==== Passage for review ====

First Race One Ball Horse Racing Payout Pinball
Thank to Cait and Danny who shared the initial post about this game. I got almost 100 views in the first 24 hours because of their efforts. It usually takes a couple of years for any of my other posts to reach that many hits. If you stumble upon this post and you are into weird and rare gambling machines, please consider sharing this post. I don't have any information about First Race. I'm looking for any information about it. Where it came from, who made it, production details, documentation, manual, schematic, score and information cards.
As can be noticed, First Race is shown powered up. Here are the details of what's been done so far to get to that point.
Here's a short video I posted on Youtube of the machine on attract mode:
Here's a few playfield details:
Here's a better view of the payout tube and the latch bar solenoid that spits out the coins. The mechanism didn't require any work and works properly on Canadian Nickels. The electrical tape is to stop the terminals on the microswitch from shorting out on the metal mechanism. The switch is to detect if there's enough coins stacked in the payout tube.
Look at the size of the coin box for First Race. It's huge!
The shooter lane and ball shooter gauge
Just look at the shooter lane wear by the manual ball lift and the ball detector switch.
Despite the machine being fitted with a North American standard 120V plug when I acquired it. The machine's transformer is wired for 220V input only.
Plugged as is on 120V, the transformer only outputs half of what it's supposed to.
The transformer normally outputs, 6V, 14V and 24V.
The 14V then goes to a bridge rectifier. The 14V is for all the lights.
The Transformer module will require a bit of repairs to make it safe. Notice the lack of fuses!
Also it looks like this transformer is a replacement of some previous transformer that burned out. Yummy!
I had to go downtown and buy a 120 to 240V converter to properly power First Race.
1000W is more than enough.
The main board is powered by a videogame transformer that outputs +12V, GND, +5V and -5V.
The power supply can take 120V or 240V input and will output the correct voltages either way. But without the converter none of the lamps or solenoids worked.
Here again, a bypassed fuse. This one is for the line voltage. That's super sketchy.

====

● What to work on: Quote the part of the First Race pinball post starting with "Plugged as is" and going on through "GND, +5V and -5V.".

==== Material provided ====

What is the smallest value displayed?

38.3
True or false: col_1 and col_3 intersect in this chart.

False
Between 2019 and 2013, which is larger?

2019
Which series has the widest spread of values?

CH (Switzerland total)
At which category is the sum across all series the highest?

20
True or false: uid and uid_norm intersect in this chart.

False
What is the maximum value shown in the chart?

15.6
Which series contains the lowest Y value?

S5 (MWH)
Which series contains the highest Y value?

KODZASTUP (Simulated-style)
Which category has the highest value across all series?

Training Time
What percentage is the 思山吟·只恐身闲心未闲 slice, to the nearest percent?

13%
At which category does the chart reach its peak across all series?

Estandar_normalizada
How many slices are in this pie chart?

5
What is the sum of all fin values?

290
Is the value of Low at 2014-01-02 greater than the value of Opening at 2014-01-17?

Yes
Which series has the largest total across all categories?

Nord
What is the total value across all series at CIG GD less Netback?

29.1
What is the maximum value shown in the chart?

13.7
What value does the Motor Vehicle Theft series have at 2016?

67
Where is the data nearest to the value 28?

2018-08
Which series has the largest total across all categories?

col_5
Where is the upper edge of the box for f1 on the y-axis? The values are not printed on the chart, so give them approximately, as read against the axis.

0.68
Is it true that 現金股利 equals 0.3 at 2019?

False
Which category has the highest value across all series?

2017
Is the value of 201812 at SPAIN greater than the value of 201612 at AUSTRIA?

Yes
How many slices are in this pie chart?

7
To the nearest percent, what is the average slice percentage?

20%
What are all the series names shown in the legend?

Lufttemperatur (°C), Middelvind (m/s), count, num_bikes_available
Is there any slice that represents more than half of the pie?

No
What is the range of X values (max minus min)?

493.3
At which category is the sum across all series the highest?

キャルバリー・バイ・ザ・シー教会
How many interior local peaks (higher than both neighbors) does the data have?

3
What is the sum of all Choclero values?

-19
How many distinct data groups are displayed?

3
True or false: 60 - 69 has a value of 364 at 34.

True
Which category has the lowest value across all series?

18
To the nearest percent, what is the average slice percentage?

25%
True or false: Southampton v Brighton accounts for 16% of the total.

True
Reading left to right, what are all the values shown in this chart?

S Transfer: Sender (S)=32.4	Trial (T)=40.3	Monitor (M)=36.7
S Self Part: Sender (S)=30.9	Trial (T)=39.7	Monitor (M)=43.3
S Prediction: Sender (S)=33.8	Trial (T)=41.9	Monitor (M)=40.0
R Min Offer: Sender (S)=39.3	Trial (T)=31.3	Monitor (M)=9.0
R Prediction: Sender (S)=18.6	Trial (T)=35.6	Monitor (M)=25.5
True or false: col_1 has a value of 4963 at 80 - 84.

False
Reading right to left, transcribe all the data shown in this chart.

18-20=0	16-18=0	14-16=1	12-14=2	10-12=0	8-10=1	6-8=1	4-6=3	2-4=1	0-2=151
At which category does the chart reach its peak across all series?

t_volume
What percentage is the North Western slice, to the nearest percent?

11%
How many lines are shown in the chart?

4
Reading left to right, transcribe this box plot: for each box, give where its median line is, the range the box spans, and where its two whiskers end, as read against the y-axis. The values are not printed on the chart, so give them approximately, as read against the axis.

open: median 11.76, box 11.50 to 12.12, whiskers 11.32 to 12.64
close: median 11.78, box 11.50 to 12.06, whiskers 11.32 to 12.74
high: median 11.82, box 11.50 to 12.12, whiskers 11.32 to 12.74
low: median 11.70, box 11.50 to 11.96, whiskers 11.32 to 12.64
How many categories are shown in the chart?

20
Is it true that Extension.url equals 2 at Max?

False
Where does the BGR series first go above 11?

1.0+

====

● Reply:
Plugged as is on 120V, the transformer only outputs half of what it's supposed to.
The transformer normally outputs, 6V, 14V and 24V.
The 14V then goes to a bridge rectifier. The 14V is for all the lights.
The Transformer module will require a bit of repairs to make it safe. Notice the lack of fuses!
Also it looks like this transformer is a replacement of some previous transformer that burned out. Yummy!
I had to go downtown and buy a 120 to 240V converter to properly power First Race.
1000W is more than enough.
The main board is powered by a videogame transformer that outputs +12V, GND, +5V and -5V.